PS: Sorry for the random stuff a kid posted on my account, tell me where more are so i can edit them out...

I forgot that there is still an infinitesimal current running, Thanks


Just so that I know I have the foundations right. If there was no current flowing at all, would the pd be 0V. I guess my question is this: If the circuit is truly in complete(no current flow at all) is there any voltage across it? I think no, right?

From Insight 2010

For this question, friction on the container is 1000N.

Would the equation I set up look like this:

10000-7000-1000=2400a

I think it is almost correct, just change the 2400 to 1400.





up the incline.

I think this is it

But since we're doing F=ma on the whole system, don't we have to consider both masses?
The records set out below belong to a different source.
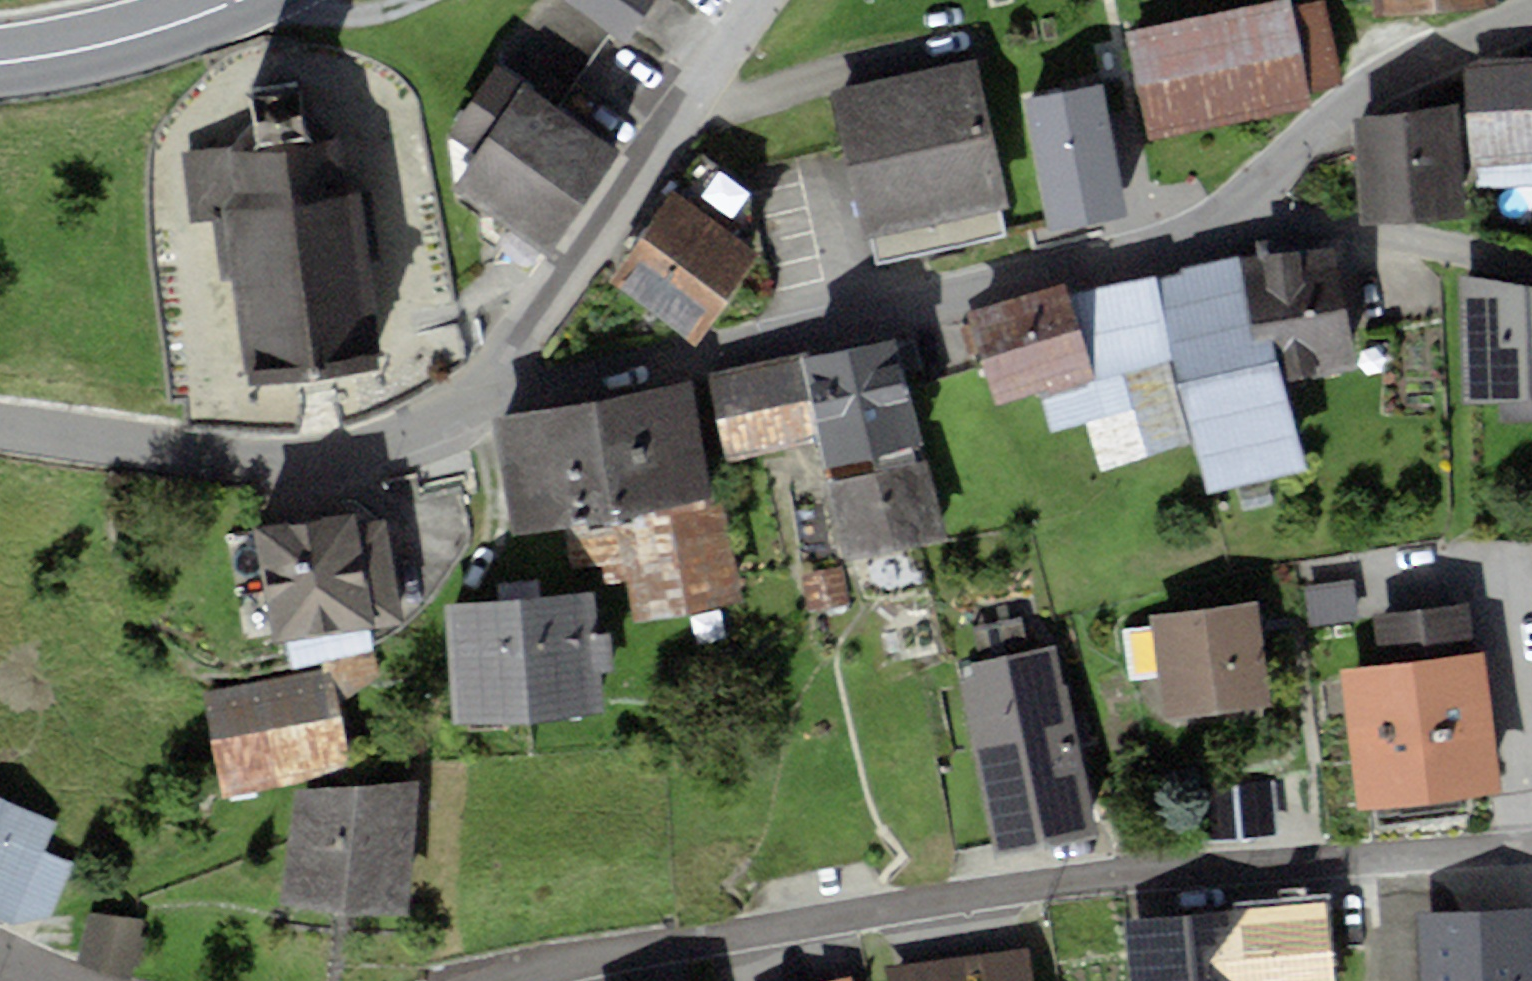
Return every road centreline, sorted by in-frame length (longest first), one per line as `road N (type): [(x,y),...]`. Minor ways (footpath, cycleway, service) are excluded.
road 1 (residential): [(1531,848),(1125,875),(494,980)]
road 2 (residential): [(1229,207),(1176,237),(692,358),(477,393)]
road 3 (residential): [(477,393),(393,442),(326,461),(249,465),(0,425)]
road 4 (residential): [(477,393),(763,0)]
road 5 (residential): [(1531,18),(1426,58),(1333,119),(1229,207)]
road 6 (residential): [(1531,265),(1229,207)]
road 7 (primary): [(235,0),(113,43),(0,63)]

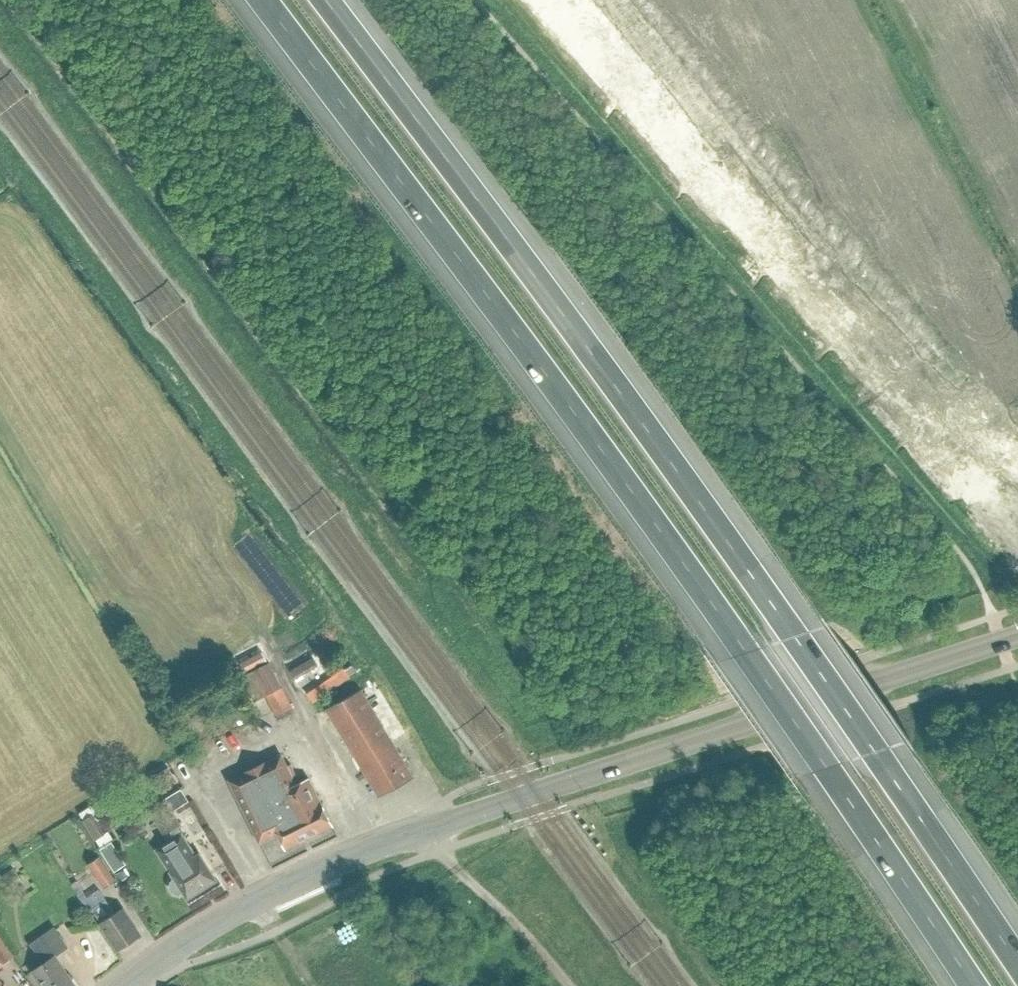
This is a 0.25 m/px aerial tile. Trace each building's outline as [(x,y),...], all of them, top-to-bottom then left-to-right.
[(261,651),(239,662),(244,672),(266,660),(261,651)] [(312,657),(289,670),(294,679),(317,666),(312,657)] [(265,695),(280,687),(267,662),(239,676),(252,702),(265,695)] [(340,668),(304,694),(311,703),(347,677),(340,668)] [(282,686),(280,687),(265,695),(276,717),(293,708),(282,686)] [(377,794),(412,775),(361,688),(326,709),(377,794)] [(233,725),(220,730),(222,735),(211,739),(226,775),(239,769),(228,744),(240,739),(233,725)] [(280,758),(236,779),(259,831),(274,824),(285,847),(332,824),(321,801),(310,778),(289,787),(286,780),(290,778),(289,777),(296,774),(291,763),(284,766),(280,758)] [(150,777),(158,791),(175,781),(166,767),(150,777)] [(165,799),(172,809),(186,800),(179,790),(165,799)] [(165,799),(149,809),(164,832),(168,839),(182,831),(177,824),(180,822),(172,809),(165,799)] [(91,814),(83,820),(95,838),(103,833),(91,814)] [(183,835),(157,851),(170,871),(171,871),(174,876),(171,879),(170,884),(171,888),(174,891),(179,892),(183,890),(187,896),(215,879),(199,853),(196,855),(183,835)] [(107,846),(97,852),(112,874),(122,868),(107,846)] [(104,885),(114,878),(99,855),(88,862),(104,885)] [(120,880),(130,874),(125,867),(115,873),(120,880)] [(118,948),(140,934),(122,907),(115,912),(106,898),(92,908),(101,921),(100,921),(118,948)] [(55,955),(67,947),(54,927),(30,943),(43,962),(31,970),(42,985),(76,985),(55,955)] [(14,954),(0,935),(0,965),(14,954)]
You're not considering the whole system though. You want the acceleration of the thing on the slope, and you have found the net force on it. So you need to divide by that mass. Have you done VCAA 08? I remember screwing the first question up for exactly this reason.

[qwertyda2nd]

The TSSM '09 paper substituted in the normal force of an inclined plane, N=mgsin(theta). But this assumes there is downward motion, or a friction force acting to stop the car, this may be why they substituted it in, as they state that there is no friction acting downwards, and in the previous stages of the question you were asked to draw a friction force acting up the hill.
This wasn't stated very clearly in the question, and i think that in the exam they will ask questions clearer than that.

[kyzoo]

Hmmmm...I think it's possible to have a potential difference between two points without a current running between the two points. It's just that that the potential difference doesn't do anything until you make a conduction path between the two points.

[cipherpol]

Ah, yeh, I remember that question. It just seems weird that the thing on the slope is accelerating at a different rate compared to the weight when you do it like this.

Thanks m@tty

[kyzoo]

Hmm is relative velocity on the exam? Or is that old study design stuff?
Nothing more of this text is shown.